• YOUR INSTRUCTIONS:
In the records below, put the lines into a Markdown table with the columns "Row" and "Line". Start with the line that contains "(internationalen)", go on through the line that contains "Unternehmensgruppe mit effektiv", number each row and leave out any blank lines.

• INFORMATION PROVIDED:
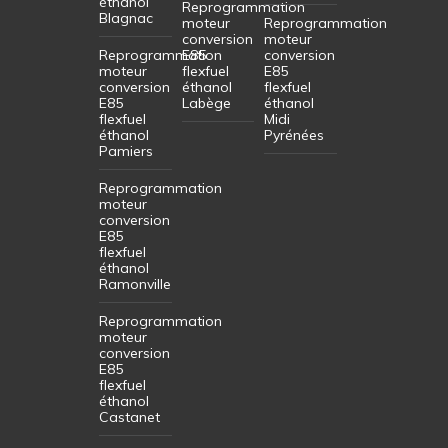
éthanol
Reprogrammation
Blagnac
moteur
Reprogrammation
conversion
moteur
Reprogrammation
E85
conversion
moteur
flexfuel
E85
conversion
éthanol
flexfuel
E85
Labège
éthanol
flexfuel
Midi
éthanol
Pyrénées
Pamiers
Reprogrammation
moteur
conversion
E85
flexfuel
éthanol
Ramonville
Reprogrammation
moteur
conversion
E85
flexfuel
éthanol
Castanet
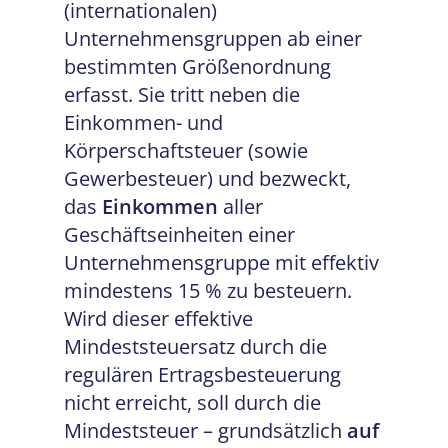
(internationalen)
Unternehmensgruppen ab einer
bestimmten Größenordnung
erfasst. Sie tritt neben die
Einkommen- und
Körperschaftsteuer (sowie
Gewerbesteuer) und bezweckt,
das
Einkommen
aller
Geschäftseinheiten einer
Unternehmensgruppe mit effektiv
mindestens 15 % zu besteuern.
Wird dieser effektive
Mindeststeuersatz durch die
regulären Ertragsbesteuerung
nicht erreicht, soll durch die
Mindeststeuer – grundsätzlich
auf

* * *

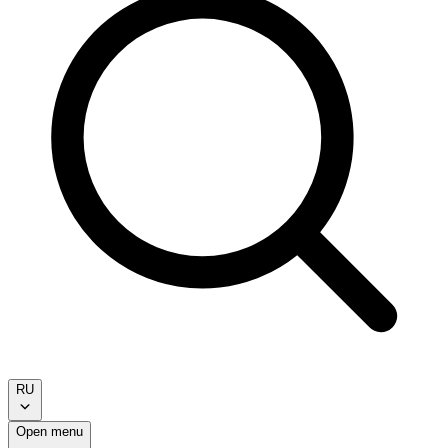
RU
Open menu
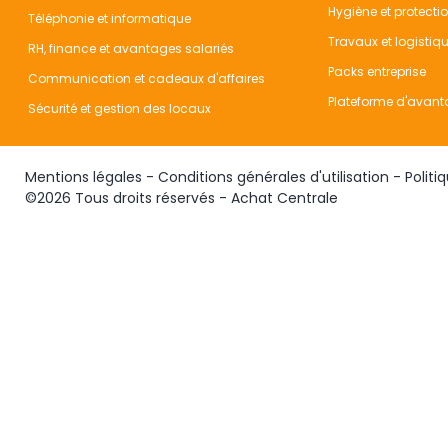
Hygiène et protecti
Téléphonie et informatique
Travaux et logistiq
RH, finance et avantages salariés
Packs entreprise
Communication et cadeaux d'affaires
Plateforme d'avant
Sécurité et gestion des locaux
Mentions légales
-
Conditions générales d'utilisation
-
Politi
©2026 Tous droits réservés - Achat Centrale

---

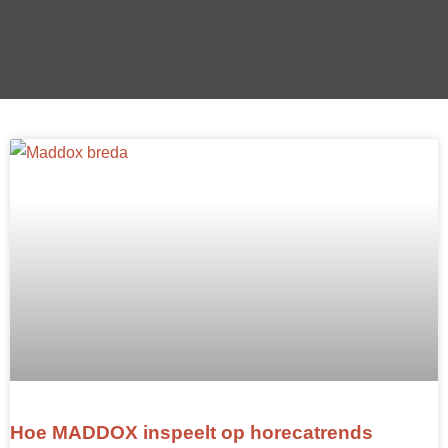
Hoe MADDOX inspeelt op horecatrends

• TASK OUTPUT:
| Row | Line |
|---|---|
| 1 | (internationalen) |
| 2 | Unternehmensgruppen ab einer |
| 3 | bestimmten Größenordnung |
| 4 | erfasst. Sie tritt neben die |
| 5 | Einkommen- und |
| 6 | Körperschaftsteuer (sowie |
| 7 | Gewerbesteuer) und bezweckt, |
| 8 | das |
| 9 | Einkommen |
| 10 | aller |
| 11 | Geschäftseinheiten einer |
| 12 | Unternehmensgruppe mit effektiv |